Is the open interval (0,1) compact as a subset of ℝ with the standard topology?
AYes, because it is bounded and any open cover can be reduced to finitely many sets
BNo, because the cover {(1/n, 1) : n = 2, 3, 4, ...} has no finite subcover
CNo, because (0,1) is not closed, and only closed sets can be compact
DYes, because every continuous function on (0,1) attains its maximum and minimum
The collection {(1/n, 1)} for n ≥ 2 covers (0,1) — every x ∈ (0,1) lies in (1/n, 1) for all large enough n. But no finite sub-collection covers (0,1): any finite collection omits (1/N, 1) for some large N, leaving points near 0 uncovered. So (0,1) fails the compactness definition. Option C conflates closed and compact — closedness is relevant only when the set sits inside a compact ambient space. Option D is false: f(x) = 1/x is continuous on (0,1) but attains no maximum.
Question 2 Multiple Choice
A continuous function f: K → ℝ attains its maximum value on K for every continuous f. What does this tell us about K?
AK must be closed, since the maximum must be achieved at a boundary point
BK must be compact, since continuous images of compact sets are compact, and compact subsets of ℝ are closed and bounded
CK must be connected, since attaining a maximum requires no gaps in the domain
DK must be both compact and path-connected, so that the intermediate value theorem also applies
The extreme value theorem states that continuous functions on compact spaces attain their maximum and minimum. The key theorem here: continuous images of compact spaces are compact. If f(K) is compact in ℝ, it is closed and bounded, hence contains its supremum — so f attains its maximum. Conversely, if K is not compact, one can find a continuous function that doesn't attain its maximum (as (0,1) shows). Connectedness (options C, D) is needed for the intermediate value theorem, not the extreme value theorem.
Question 3 True / False
If K is compact and C ⊆ K is closed, then C is compact.
TTrue
FFalse
Answer: True
Given any open cover {Uᵢ} of C, add the open set K\C (open because C is closed in K) to obtain an open cover of K. Since K is compact, this extended cover has a finite subcover. Remove K\C from that finite subcover to get a finite sub-collection of the original {Uᵢ} that covers C. So C is compact. This is one of the two main preservation theorems: compact sets pass compactness to their closed subsets.
Question 4 True / False
Compactness is a metric-space concept, so the same set can be compact under one metric and non-compact under another on the same underlying set.
TTrue
FFalse
Answer: False
Compactness is a topological property defined purely in terms of open sets, making no reference to any metric. The open-cover definition applies in any topological space. It is true that different metrics on the same set can induce different topologies — and a change in topology can change compactness — but the concept itself is topological, not metric. This is precisely why the abstract open-cover definition matters: it works in spaces where no metric exists.
Question 5 Short Answer
Explain in your own words why (0,1) fails to be compact while [0,1] is compact. What does this contrast reveal about what compactness captures?

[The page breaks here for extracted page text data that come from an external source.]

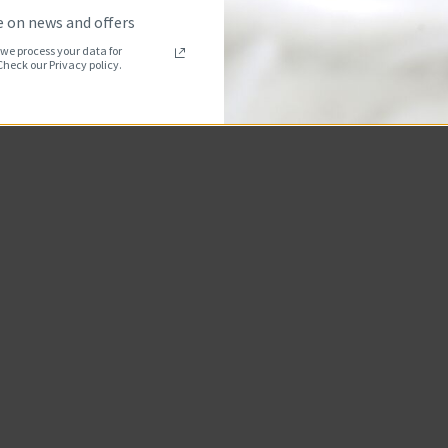
 on news and offers
we process your data for
eck our Privacy policy.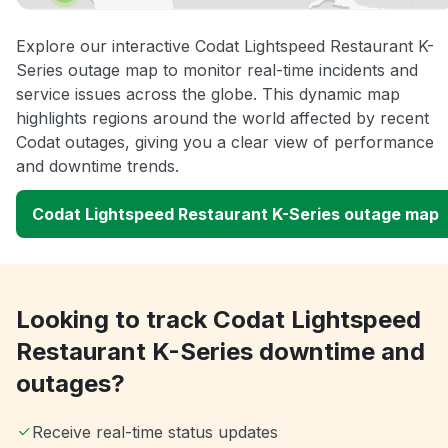
Explore our interactive Codat Lightspeed Restaurant K-
Series outage map to monitor real-time incidents and
service issues across the globe. This dynamic map
highlights regions around the world affected by recent
Codat outages, giving you a clear view of performance
and downtime trends.
Codat Lightspeed Restaurant K-Series outage map
Looking to track Codat Lightspeed
Restaurant K-Series downtime and
outages?
Receive real-time status updates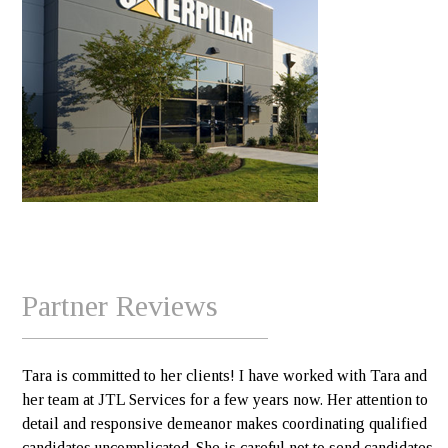
Partner Reviews
Tara is committed to her clients! I have worked with Tara and
her team at JTL Services for a few years now. Her attention to
detail and responsive demeanor makes coordinating qualified
candidates uncomplicated. She is careful not to send candidates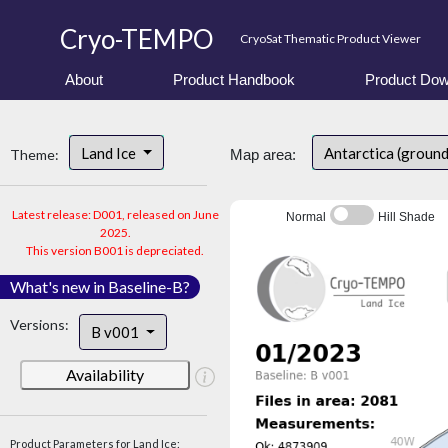
Cryo-TEMPO
CryoSat Thematic Product Viewer
About
Product Handbook
Product Dow
Land Ice
Antarctica (ground
Theme:
Map area:
Latest release: D001, released on June
Normal
Hill Shade
2025.
This version B001 is depreciated.
What's new in Baseline-B?
Versions:
B v001
Availability
Product Parameters for Land Ice: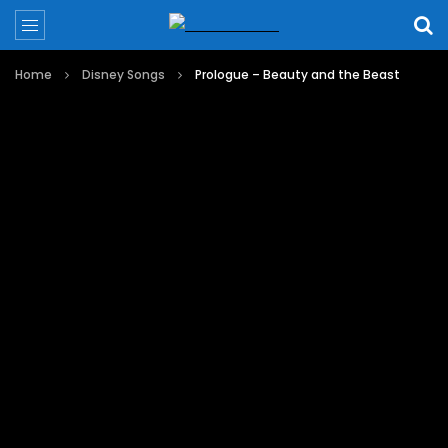
Home
Disney Songs
Prologue – Beauty and the Beast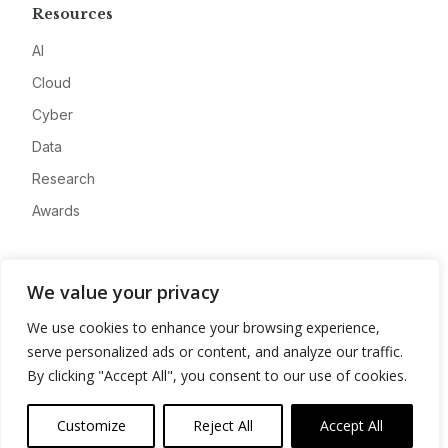
Resources
AI
Cloud
Cyber
Data
Research
Awards
Company
We value your privacy
About
We use cookies to enhance your browsing experience,
Advertise
serve personalized ads or content, and analyze our traffic.
Contact
By clicking "Accept All", you consent to our use of cookies.
Privacy
Customize
Reject All
Accept All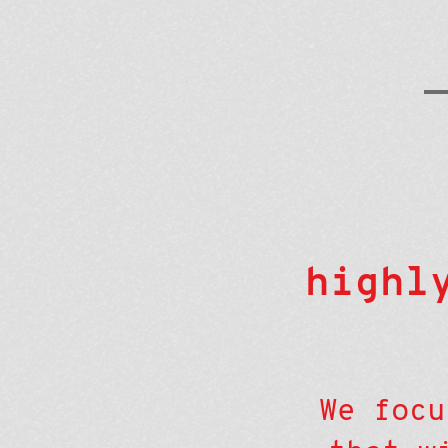
highl
We focu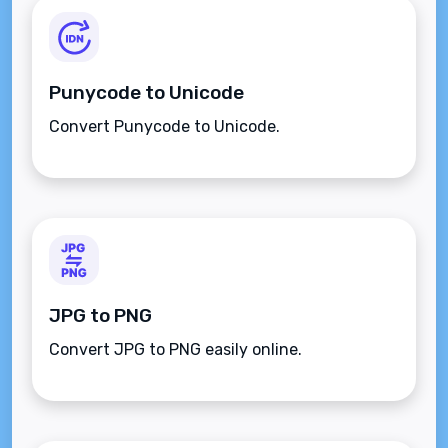
Punycode to Unicode
Convert Punycode to Unicode.
JPG to PNG
Convert JPG to PNG easily online.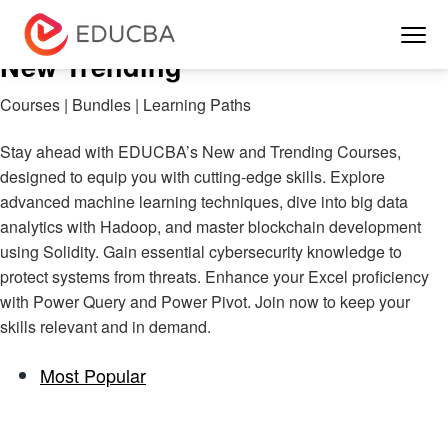
Menu
New Trending
EDUCBA
Courses | Bundles | Learning Paths
Stay ahead with EDUCBA’s New and Trending Courses,
designed to equip you with cutting-edge skills. Explore
advanced machine learning techniques, dive into big data
analytics with Hadoop, and master blockchain development
using Solidity. Gain essential cybersecurity knowledge to
protect systems from threats. Enhance your Excel proficiency
with Power Query and Power Pivot. Join now to keep your
skills relevant and in demand.
Most Popular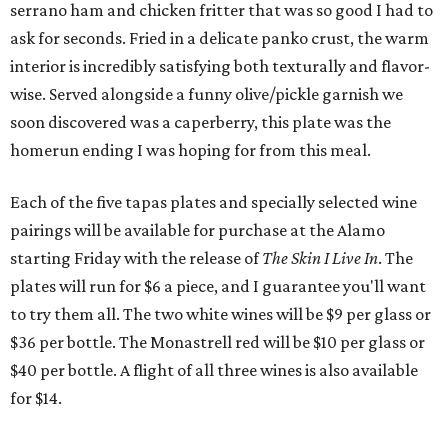
serrano ham and chicken fritter that was so good I had to
ask for seconds. Fried in a delicate panko crust, the warm
interior is incredibly satisfying both texturally and flavor-
wise. Served alongside a funny olive/pickle garnish we
soon discovered was a caperberry, this plate was the
homerun ending I was hoping for from this meal.
Each of the five tapas plates and specially selected wine
pairings will be available for purchase at the Alamo
starting Friday with the release of
The Skin I Live In
. The
plates will run for $6 a piece, and I guarantee you'll want
to try them all. The two white wines will be $9 per glass or
$36 per bottle. The Monastrell red will be $10 per glass or
$40 per bottle. A flight of all three wines is also available
for $14.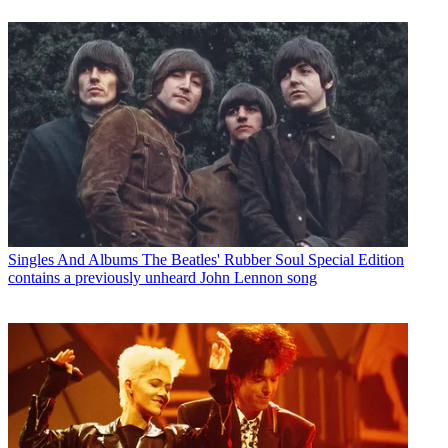
Singles And Albums
The Beatles' Rubber Soul Special Edition
contains a previously unheard John Lennon song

Think about your answer, then reveal below.
Model answer: (0,1) fails compactness because points can 'escape toward the boundary': the cover {(1/n,1)} has no finite subcover because any finite collection misses points arbitrarily close to 0. [0,1] is compact because its boundary points 0 and 1 are in the set, blocking that escape route; by Heine-Borel, any open cover of [0,1] reduces to a finite one. Compactness captures the absence of any way to 'escape' — to infinity or to a missing boundary point.
Non-compactness corresponds to a kind of leak: you can build covers where finitely many sets are always insufficient because points crowd toward some inaccessible limit. Compactness blocks all such leaks. This is why compactness is so powerful in analysis — it converts infinite coverings into finite ones, enabling extremal arguments (maximum and minimum) that fail on non-compact spaces like (0,1) or all of ℝ.